Would you please return the lines of the material that contain the word "produit"?

DATA EXTRACTS below:

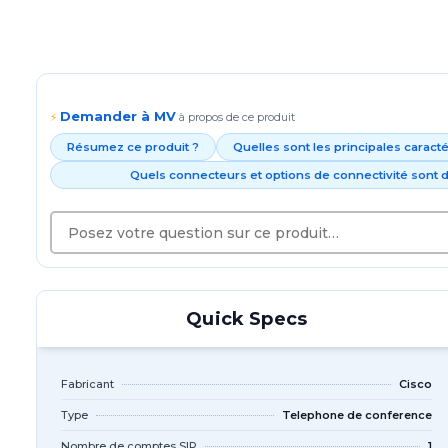
Demander à MV
⚡
à propos de ce produit
Résumez ce produit ?
Quelles sont les principales caract
Quels connecteurs et options de connectivité sont d
Quick Specs
Fabricant
Cisco
Type
Telephone de conference
Nombre de comptes SIP
1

End of DATA EXTRACTS.

» **EXERCISE RESPONSE**
à propos de ce produit
Résumez ce produit ?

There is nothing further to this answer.